··· Stored records ···

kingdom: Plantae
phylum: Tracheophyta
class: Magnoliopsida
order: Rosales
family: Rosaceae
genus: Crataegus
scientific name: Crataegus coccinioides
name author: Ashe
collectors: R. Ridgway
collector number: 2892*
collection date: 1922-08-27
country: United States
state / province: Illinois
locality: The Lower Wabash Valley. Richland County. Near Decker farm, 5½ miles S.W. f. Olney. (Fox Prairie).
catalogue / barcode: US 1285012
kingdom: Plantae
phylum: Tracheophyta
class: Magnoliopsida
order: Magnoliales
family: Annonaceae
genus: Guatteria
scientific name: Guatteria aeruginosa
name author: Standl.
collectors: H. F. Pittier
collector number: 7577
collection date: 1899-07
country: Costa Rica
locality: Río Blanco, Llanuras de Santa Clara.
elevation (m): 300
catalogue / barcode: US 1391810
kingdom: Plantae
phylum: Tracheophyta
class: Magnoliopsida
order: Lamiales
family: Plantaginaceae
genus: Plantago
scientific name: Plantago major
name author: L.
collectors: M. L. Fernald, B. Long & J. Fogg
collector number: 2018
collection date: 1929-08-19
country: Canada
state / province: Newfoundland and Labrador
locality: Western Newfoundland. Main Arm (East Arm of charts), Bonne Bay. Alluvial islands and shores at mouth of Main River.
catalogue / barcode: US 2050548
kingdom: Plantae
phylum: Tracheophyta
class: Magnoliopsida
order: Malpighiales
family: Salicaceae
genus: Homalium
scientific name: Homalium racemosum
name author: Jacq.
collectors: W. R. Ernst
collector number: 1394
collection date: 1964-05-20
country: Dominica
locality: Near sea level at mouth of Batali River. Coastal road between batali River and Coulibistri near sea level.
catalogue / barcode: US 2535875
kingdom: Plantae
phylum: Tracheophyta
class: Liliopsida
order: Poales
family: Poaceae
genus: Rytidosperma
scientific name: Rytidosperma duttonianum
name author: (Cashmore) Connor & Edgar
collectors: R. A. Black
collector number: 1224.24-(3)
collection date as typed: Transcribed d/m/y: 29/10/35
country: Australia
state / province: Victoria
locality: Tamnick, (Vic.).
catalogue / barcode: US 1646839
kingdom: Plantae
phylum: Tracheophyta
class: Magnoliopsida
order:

···

• **The request**
Please copy the records word for word, starting from the very beginning and ending with the line that contains "genus: Guatteria".

• **Solution for this task**
kingdom: Plantae
phylum: Tracheophyta
class: Magnoliopsida
order: Rosales
family: Rosaceae
genus: Crataegus
scientific name: Crataegus coccinioides
name author: Ashe
collectors: R. Ridgway
collector number: 2892*
collection date: 1922-08-27
country: United States
state / province: Illinois
locality: The Lower Wabash Valley. Richland County. Near Decker farm, 5½ miles S.W. f. Olney. (Fox Prairie).
catalogue / barcode: US 1285012
kingdom: Plantae
phylum: Tracheophyta
class: Magnoliopsida
order: Magnoliales
family: Annonaceae
genus: Guatteria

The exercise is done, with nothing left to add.